O globo, n. 31706, 28/05/2020. País, p. 7

 

Irritado, Bolsonaro faz reunião às pressas

Naira Trindade

Marco Grillo

Rayanderson Guerra

28/05/2020

 

 

Presidente demonstra preocupação com Weintraub e afirma que ‘algo grave está acontecendo com nossa democracia’

 Sem se manifestar em público sobre o assunto, o presidente Jair Bolsonaro demonstrou ontem contrariedade com a ação da Polícia Federal em cumprimento à ordem do Supremo Tribunal Federal (STF) que atingiu aliados dele. Às 23h06m, Bolsonaro publicou em seu Twitter uma mensagem contra a operação determinada pelo STF: “Ver cidadãos de bem terem seus lares invadidos, por exercerem seu direito à liberdade de expressão, é um sinal que algo de muito grave está acontecendo com nossa democracia”. Em reunião com ministros convocada às pressas, ele criticou a operação e mencionou medidas, como blindar o ministro Abraham Weintraub (Educação).

Ao falar sobre a ação, no contexto do inquérito aberto no Supremo no ano passado para apurar fake news e ataques contra ministros da Corte que a desencadeou, Bolsonaro demonstrou preocupação com a situação de Weintraub. Isso porque, na mesma investigação, ele foi convocado pelo ministro Alexandre de Moraes a esclarecer os ataques que fez aos magistrados no encontro ministerial de 22 de abril, quando sugeriu a prisão deles.

Apesar de sofrer resistência da ala militar do Planalto, Weintraub conseguiu se fortalecer no governo após a revelação do vídeo da reunião ministerial. A avaliação de aliados do presidente é a de que as declarações dele – apesar de agressivas ao Supremo – “resgatam o alicerce da campanha” de Bolsonaro com a base eleitoral do presidente.

A conversa também passou por uma nova reclamação contra a medida do Supremo que impediu a nomeação do delegado Alexandre Ramagem para a direção geral da Polícia Federal. Sempre que menciona as ações do Supremo, Bolsonaro volta a falar sobre essa decisão do ministro Alexandre de Moraes (STF). Interlocutores do Planalto acreditam, inclusive que a nomeação pode voltar a ocorrer.
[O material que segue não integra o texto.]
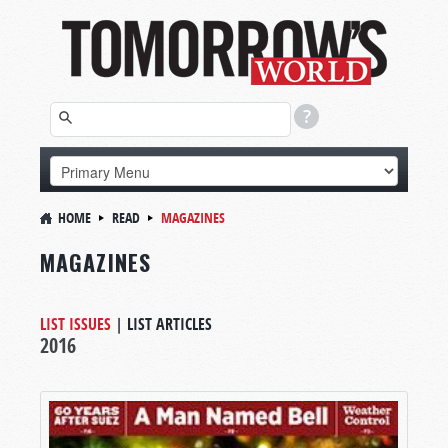
HOME
READ
MAGAZINES
MAGAZINES
LIST ISSUES
|
LIST ARTICLES
2016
A reunião com ministros não estava prevista na agenda oficial de Bolsonaro, e a lista de participantes ainda não foi divulgada. Entre os participantes, estavam ministros da área jurídica do governo, como André Mendonça (Justiça e Segurança Pública) e José Levi (Advocacia-Geral da União) e ministros da ala militar, como Fernando Azevedo e Silva (Defesa) e Luiz Eduardo Ramos (Secretaria de Governo).

Depois da reunião, Bolsonaro seguiu para o Palácio da Alvorada com o ministro da Justiça. Na chegada, o presidente disse que ele e Mendonça iriam trabalhar até meia-noite para “resolver alguns problemas”.

O inquérito sobre ameaças aos ministros do Supremo foi aberto de ofício pelo presidente da Corte, ministro Dias Toffoli. Por meio dele, em abril do ano passado, o ministro Alexandre de Moraes censurou uma reportagem da revista “Crusoé”, determinando que o texto fosse retirado do ar. A reportagem trazia uma menção a Toffoli, feita pelo empresário Marcelo Odebrecht em processo da Lava-Jato.

Ao determinar a censura, Moraes alegou que a evidência citada não existia. Três dias depois, ele recuou ao constatar que o documento usado pela reportagem era verídico, remetido para a Procuradoria-Geral da República. Governo discute renomear Ramagem para a PF como resposta ao Supremo

FILHOS REAGEM

Pelo Twitter, Carlos Bolsonaro disse que o inquérito é “inconstitucional, político e ideológico”. “O que está acontecendo é algo que qualquer um desconfie que seja proposital. Querem incentivar rachaduras diante de inquérito inconstitucional, político e ideológico sobre o pretexto de uma palavra politicamente correta? Você que ri disso não entende o quão em perigo está!”, escreveu Carlos Bolsonaro.

Já Eduardo Bolsonaro questionou a ação dizendo que “não há descrição” dos fatos investigados no mandado. Em uma live no canal Terça Livre, do blogueiro Allan dos Santos, um dos alvos do inquérito do Supremo, Eduardo Bolsonaro afirmou que “um momento de cisão ainda maior" não é questão de “se", mas de “quando”.